» **Exercise**:
Convert the text lines in the data below into a JSON list of strings, one string per line, with no blank lines, and leave the pictures out of the answer.
*** Block opens ***
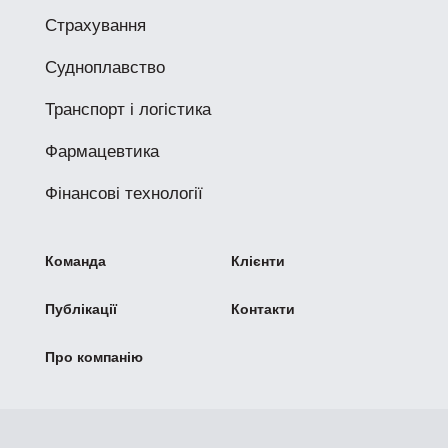
Страхування
Судноплавство
Транспорт і логістика
Фармацевтика
Фінансові технології
Команда
Клієнти
Публікації
Контакти
Про компанію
*** Block closes ***
» **The completed task**:
[
  "Страхування",
  "Судноплавство",
  "Транспорт і логістика",
  "Фармацевтика",
  "Фінансові технології",
  "Команда",
  "Клієнти",
  "Публікації",
  "Контакти",
  "Про компанію"
]